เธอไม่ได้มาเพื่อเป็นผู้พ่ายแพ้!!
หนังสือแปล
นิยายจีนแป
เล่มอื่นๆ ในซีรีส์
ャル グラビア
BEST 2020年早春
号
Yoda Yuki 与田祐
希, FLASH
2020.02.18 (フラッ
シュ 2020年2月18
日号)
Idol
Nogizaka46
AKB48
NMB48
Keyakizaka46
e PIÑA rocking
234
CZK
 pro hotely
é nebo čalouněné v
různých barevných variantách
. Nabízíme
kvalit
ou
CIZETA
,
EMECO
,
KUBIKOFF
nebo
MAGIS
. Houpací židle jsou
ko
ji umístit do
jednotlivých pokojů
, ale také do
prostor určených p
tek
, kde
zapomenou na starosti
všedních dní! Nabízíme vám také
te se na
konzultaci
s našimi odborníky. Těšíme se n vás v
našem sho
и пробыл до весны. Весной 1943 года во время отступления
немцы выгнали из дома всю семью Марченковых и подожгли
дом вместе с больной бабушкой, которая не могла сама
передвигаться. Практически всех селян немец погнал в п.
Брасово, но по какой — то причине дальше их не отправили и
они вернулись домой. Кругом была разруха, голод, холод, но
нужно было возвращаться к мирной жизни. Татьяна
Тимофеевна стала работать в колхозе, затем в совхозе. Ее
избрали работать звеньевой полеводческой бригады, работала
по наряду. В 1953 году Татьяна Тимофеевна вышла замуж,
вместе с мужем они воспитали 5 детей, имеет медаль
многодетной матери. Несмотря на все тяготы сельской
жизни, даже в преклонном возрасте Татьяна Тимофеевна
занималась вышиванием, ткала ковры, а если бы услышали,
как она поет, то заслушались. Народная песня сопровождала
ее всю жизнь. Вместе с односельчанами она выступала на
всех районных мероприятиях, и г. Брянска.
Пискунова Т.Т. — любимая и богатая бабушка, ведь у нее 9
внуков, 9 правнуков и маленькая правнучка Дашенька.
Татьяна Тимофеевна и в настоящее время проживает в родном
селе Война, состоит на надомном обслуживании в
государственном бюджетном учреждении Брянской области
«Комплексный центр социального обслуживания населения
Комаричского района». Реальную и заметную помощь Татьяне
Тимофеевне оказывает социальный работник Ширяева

What needs to be done
Pull every line with the string "жизни" from the data above.

Result for this exercise
нужно было возвращаться к мирной жизни. Татьяна
жизни, даже в преклонном возрасте Татьяна Тимофеевна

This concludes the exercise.